Three hotels on this list operate without a casino floor. Four Seasons Hotel Las Vegas is the clearest example — its own entrance off the Strip, no gaming floor, a Forbes Five-Star spa, and access to the Mandalay Bay amenities if wanted. Guests are inside a casino complex but the hotel itself is smoke-free and casino-free throughout.

Waldorf Astoria Las Vegas and Trump International Hotel Las Vegas are both non-gaming and non-smoking, positioned as residential-style towers rather than resort-casino properties. Both offer Strip views and all-suite configurations with kitchen facilities — the format preferred by longer-stay guests or those arriving specifically for the room rather than the casino.

Las Vegas views are year-round, but the quality shifts by season. Spring (March to May) and autumn (September to November) offer the clearest desert air and the most comfortable temperatures for any terrace or outdoor pool time. The mountain line beyond the Strip is sharpest after a winter rain; spring afternoons regularly deliver an unobstructed view of the Spring Mountains to the west that the summer haze reduces. The fountains at Bellagio and the Sphere display run nightly regardless of season.

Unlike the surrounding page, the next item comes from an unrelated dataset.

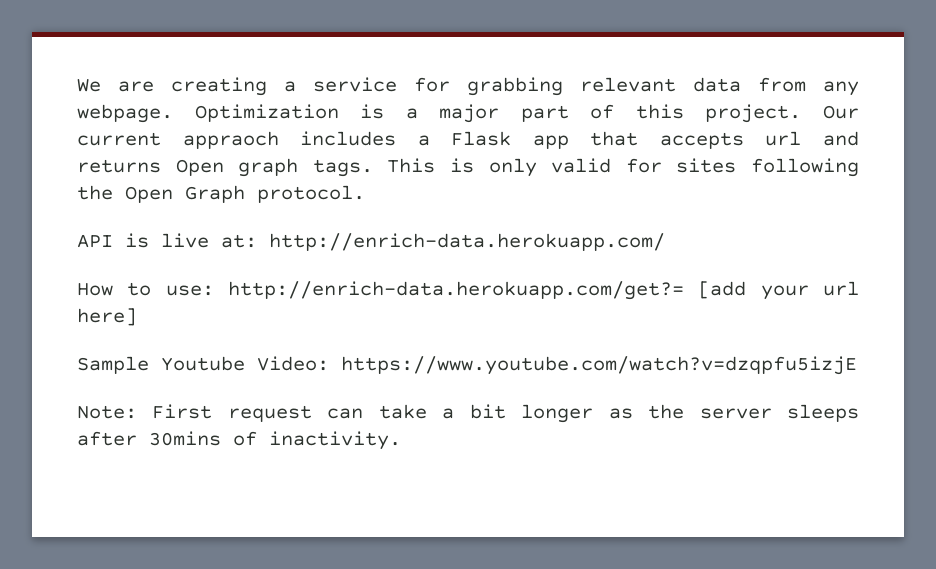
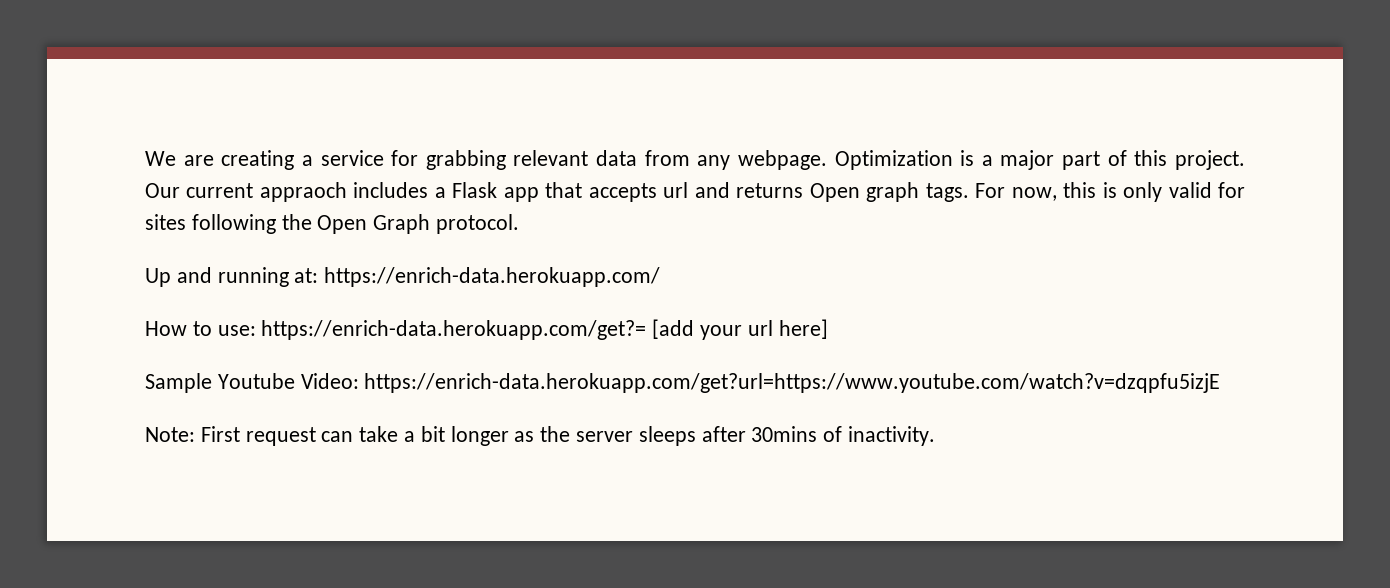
[387,158,436,173] This -> [975,182,1097,201] For now, this
[77,233,665,251] API is live at: http://enrich-data.herokuapp.com/ -> [145,267,661,287] Up and running at: https://enrich-data.herokuapp.com/
[228,281,684,300] http://enrich-data.herokuapp.com/get?= -> [261,320,647,340] https://enrich-data.herokuapp.com/get?=
[341,356,857,375] https://www.youtube.com/watch?v=dzqpfu5izjE -> [364,373,1221,393] https://enrich-data.herokuapp.com/get?url=https://www.youtube.com/watch?v=dzqpfu5izjE

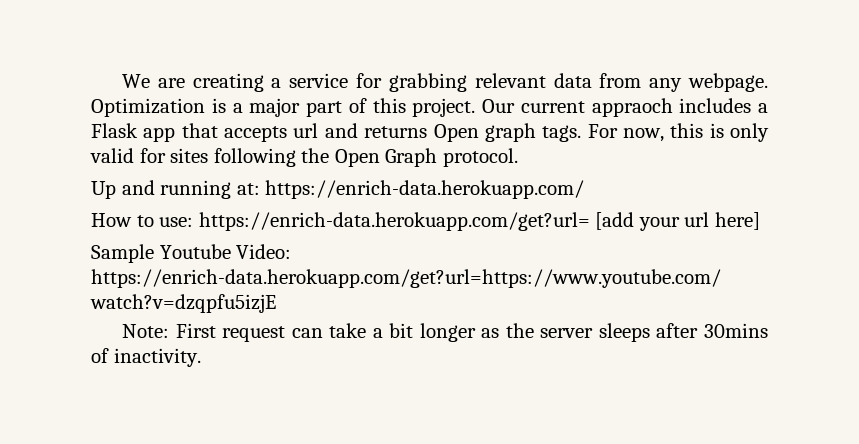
[261,320,647,340] https://enrich-data.herokuapp.com/get?= -> [198,212,590,231] https://enrich-data.herokuapp.com/get?url=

Summer brings peak heat (regularly above 40°C / 104°F) but also peak Strip energy — the pool programs at Encore at Wynn Las Vegas and The Cosmopolitan of Las Vegas operate at full capacity, and the evening Strip view after dark compensates for the daytime heat. Rates are typically lower in mid-summer than over New Year or the Formula 1 Grand Prix weekend in November.